Waterloo Region health official urges double vaccination as students prepare to go back to school

With the school year fast approaching and the province set to enter a fourth wave of the pandemic, Waterloo Region’s associate medical officer of health is urging the public to get vaccinated as soon as possible.

“Risk of hospitalization is two to three times higher after infection with Delta compared to the original virus,” Dr. Rabia Bana said at the region’s weekly COVID-19 briefing on Friday. “We need to accelerate vaccination, limit our number of contact, and practice public health measures to protect our community and the children who are returning to school next week”

Dr. Bana says COVID-19 vaccines are estimated to have prevented more than 3,000 cases, 520 hospitalizations and 73 deaths in the region from Dec. 2020 to Aug. 2021.
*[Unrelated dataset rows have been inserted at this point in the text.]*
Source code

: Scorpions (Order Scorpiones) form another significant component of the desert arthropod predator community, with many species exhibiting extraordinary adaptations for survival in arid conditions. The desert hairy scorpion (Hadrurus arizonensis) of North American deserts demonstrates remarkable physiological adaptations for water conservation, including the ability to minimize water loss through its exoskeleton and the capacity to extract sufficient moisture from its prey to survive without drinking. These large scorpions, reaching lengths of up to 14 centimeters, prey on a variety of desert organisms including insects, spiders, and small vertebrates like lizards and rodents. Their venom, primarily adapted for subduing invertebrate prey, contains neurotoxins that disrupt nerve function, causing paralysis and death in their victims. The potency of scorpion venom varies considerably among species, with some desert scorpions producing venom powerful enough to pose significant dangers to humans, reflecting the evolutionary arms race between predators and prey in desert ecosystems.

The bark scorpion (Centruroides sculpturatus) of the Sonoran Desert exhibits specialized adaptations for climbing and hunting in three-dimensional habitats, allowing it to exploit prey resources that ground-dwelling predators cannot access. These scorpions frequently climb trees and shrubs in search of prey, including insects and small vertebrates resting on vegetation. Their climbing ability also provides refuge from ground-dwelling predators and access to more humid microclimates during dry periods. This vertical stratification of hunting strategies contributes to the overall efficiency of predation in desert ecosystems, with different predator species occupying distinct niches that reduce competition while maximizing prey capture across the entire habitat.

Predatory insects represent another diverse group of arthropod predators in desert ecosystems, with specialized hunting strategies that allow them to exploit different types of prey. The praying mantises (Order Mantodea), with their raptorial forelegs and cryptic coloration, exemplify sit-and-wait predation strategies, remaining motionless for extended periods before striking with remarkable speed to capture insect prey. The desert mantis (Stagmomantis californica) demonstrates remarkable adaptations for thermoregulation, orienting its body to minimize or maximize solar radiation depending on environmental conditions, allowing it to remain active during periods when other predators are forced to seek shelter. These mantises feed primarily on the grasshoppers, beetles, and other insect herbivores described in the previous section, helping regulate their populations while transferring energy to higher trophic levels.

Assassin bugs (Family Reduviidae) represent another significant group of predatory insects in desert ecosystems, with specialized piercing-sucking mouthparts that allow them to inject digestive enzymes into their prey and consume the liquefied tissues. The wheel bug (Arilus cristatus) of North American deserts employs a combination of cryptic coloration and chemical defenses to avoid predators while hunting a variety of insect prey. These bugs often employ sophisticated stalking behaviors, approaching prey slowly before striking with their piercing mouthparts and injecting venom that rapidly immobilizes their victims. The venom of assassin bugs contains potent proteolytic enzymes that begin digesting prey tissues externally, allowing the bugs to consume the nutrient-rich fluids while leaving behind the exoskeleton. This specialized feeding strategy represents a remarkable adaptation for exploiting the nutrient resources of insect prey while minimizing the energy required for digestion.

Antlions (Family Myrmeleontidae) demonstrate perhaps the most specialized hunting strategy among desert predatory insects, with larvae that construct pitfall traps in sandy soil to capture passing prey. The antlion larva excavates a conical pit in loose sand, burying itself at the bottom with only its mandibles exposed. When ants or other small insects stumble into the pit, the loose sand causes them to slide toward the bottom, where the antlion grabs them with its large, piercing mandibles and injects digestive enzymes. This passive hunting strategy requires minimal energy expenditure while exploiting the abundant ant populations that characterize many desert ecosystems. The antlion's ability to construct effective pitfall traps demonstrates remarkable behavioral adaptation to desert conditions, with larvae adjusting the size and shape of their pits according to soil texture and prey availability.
She adds that in the last 30 days unvaccinated individuals accounted for more than 70 per cent of cases in the region. They also made up 100 per cent of COVID-related ICU submissions, and both COVID-related deaths


Ontario’s newly introduced COVID-19 vaccine passport system will come into effect Sept. 22.

Anyone eligible for a vaccine certificate must have both doses of an approved shot before entering a number of non-essential businesses, including gyms, theatres, sporting events, and indoor restaurants.

Regional Chair, Karen Redman says she’s in favour of the province’s passport announcement and the list of included businesses.

“A consistent and coordinated proof of vaccination is a necessary approach to stay open, and remain open,” Redman said.

Business staff are not included in the passport framework but Dr. Bana urges business owners to create new systems to drive employee immunization.

“We have always indicated that we are in support of policies that encourage vaccination in all settings and within all demographics,” Dr. Bana said. “We would support policies that help us to achieve the highest vaccination rates possible, including businesses as well.”

Bana says the province is working on making certificates more accessible for people without smartphones or living with disabilities.


Students are back in the classroom starting next week.

As of Friday, 68 per cent of the region’s 12- to 17-year-old age group are fully vaccinated.

Deputy Chief Shirley Hilton with the Waterloo Regional Police Service, who also leads the region's COVID-19 task force, wants that number grow by the end of the long weekend.

“With school beginning next week, I urge the twelve to seventeen year old age group to get their first and second dose if eligible,” Deputy Hilton said.

She adds the task force continue to work with school boards on developing vaccination opportunities to make shots more accessible. 

Post-secondary students began moving into on-campus residence this week.

Dr. Bana urged students to get their shots before the start of the fall semester and avoid high-risk settings, especially house parties and other large indoor gatherings.

Students are reminded to stay home if they are experiencing symptoms or have been identified as a high-risk contact.


The COVID-19 vaccination clinic on Pinebush Road will begin winding down operations this weekend.

Due to the reduced volume of people who need both doses, the largest clinic in the region will only run two days a week starting Saturday.

“It was time for this clinic to ramp down, as we’ve done with other clinics,” Hilton said. “Although we are now in the ramp-down stage, we have a contingency plan in place with the agility to ramp-up operations, if required.”

The clinic has the capacity to administer 3,000 doses per day. More than 250,000 shots were given at the clinic since the start of the pandemic.

The facility will remain open Wednesdays from 9 a.m. to 6 p.m. and Saturdays from 9 a.m. to 4 p.m.

Starting Sept. 7 operating clinics will no longer accept appointments and only serve walk-ins.